No unfaithfulness, no rape; every marriage lasting until death—’

She grimaced with distaste. ‘For all the wrong reasons.’

‘No! It might start out that way. People are weak, they need a reason, a selfish reason, to be good. But given time it will grow to be more than that; a habit, then a tradition, then part of human nature. The virus won’t matter any more. People will have
changed.’

‘Well, maybe; if monogamy is inheritable, I suppose natural selection would eventually—’

Shawcross stared at her, wondering if he was losing his mind, then screamed,
‘Stop it!
There is
no such
thing
as “natural selection”!’ He’d never been lectured on Darwinism in any brothel back home, but then what could he expect in a country run by godless socialists? He calmed down slightly, and added, ‘I
meant
a change in the spiritual values of the world culture.’

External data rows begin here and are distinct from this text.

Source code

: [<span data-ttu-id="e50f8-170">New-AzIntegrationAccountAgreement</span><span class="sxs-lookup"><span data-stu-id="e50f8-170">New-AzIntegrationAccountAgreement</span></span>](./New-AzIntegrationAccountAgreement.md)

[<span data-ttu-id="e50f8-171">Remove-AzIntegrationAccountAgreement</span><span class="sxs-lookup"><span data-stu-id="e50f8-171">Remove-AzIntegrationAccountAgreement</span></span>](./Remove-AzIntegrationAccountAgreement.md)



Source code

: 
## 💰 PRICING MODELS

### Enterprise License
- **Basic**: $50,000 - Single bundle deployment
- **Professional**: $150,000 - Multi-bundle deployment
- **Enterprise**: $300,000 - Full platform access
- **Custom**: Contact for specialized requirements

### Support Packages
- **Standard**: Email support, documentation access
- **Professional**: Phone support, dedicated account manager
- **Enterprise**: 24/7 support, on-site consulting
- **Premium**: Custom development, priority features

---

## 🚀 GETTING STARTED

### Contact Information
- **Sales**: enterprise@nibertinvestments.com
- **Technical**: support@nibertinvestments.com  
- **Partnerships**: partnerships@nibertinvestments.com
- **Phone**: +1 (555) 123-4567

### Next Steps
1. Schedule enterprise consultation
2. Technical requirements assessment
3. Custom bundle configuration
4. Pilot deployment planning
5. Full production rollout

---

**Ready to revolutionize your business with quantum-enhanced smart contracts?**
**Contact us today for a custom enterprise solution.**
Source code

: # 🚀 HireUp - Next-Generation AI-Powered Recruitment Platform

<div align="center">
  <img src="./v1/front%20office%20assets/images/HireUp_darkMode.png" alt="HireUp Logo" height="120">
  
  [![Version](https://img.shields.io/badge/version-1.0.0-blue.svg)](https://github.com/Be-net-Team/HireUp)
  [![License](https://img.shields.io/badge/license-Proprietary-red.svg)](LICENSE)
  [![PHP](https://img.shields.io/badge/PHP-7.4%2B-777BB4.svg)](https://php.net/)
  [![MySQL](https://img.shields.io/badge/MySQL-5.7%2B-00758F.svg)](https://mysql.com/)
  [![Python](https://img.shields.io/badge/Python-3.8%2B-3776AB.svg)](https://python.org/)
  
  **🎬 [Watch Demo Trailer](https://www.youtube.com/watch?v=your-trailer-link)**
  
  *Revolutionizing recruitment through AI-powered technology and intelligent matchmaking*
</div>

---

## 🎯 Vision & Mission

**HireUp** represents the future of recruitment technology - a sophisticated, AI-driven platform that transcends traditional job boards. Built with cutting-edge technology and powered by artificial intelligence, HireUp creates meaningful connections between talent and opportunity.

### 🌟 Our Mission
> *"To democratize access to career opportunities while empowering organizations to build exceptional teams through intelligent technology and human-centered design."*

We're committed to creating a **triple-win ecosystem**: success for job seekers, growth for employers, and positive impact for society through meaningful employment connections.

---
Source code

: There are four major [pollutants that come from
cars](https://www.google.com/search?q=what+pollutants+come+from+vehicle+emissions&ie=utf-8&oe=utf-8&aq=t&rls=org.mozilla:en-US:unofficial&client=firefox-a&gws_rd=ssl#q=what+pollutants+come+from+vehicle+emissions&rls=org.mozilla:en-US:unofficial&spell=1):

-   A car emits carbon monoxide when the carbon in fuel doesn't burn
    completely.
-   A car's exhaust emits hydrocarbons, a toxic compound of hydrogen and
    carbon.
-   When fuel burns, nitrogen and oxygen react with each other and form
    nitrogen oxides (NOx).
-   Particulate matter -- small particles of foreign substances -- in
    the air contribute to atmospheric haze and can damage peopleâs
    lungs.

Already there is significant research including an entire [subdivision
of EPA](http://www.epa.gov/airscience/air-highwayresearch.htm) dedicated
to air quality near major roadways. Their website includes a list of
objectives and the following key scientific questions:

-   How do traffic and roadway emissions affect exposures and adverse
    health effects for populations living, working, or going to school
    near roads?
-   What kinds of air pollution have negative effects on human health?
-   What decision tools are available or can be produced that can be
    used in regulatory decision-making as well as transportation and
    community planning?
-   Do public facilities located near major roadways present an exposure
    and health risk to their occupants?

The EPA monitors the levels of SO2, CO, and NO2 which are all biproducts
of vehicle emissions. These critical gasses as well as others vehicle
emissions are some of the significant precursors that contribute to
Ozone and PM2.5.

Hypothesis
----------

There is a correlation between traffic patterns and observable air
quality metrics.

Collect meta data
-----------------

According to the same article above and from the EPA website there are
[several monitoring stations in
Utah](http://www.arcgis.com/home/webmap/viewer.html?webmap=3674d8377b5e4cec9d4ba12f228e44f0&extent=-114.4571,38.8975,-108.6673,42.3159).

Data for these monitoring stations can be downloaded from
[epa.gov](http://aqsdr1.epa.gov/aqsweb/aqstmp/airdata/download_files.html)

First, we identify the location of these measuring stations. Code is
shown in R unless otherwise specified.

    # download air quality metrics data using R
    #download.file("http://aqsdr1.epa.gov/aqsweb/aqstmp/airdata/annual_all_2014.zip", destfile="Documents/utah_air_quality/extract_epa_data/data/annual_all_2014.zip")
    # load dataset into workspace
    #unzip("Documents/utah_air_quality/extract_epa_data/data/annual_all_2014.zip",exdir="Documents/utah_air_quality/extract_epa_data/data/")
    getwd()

The woman shrugged, unmoved by the outburst. ‘I know you don’t give a damn what I think, but I’m going to tell you anyway.
You
are the saddest, most screwed-up man I’ve set eyes on all week. So, you’ve chosen a particular moral code to live by; that’s your right, and good luck to you. But you have no real
faith
in what you’re doing; you’re so uncertain of your choice that you need God to pour down fire and brimstone on everyone who’s chosen differently, just to prove to you that you’re right. God fails to oblige, so you hunt through the natural disasters — earthquakes, floods, famines, epidemics —

winnowing out examples of the “punishment of sinners”. You think you’re proving that God’s on your side? All you’re proving is your own insecurity.’